### WHAT YOU ARE ASKED TO DO
From the entries, copy out every line in which the word "Villihanhet" is found.

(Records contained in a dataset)
════════
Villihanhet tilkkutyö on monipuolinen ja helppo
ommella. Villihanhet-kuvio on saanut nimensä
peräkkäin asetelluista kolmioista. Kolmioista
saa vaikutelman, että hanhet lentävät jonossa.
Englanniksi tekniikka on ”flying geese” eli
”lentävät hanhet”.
════════
### ANSWER AREA
Villihanhet tilkkutyö on monipuolinen ja helppo
ommella. Villihanhet-kuvio on saanut nimensä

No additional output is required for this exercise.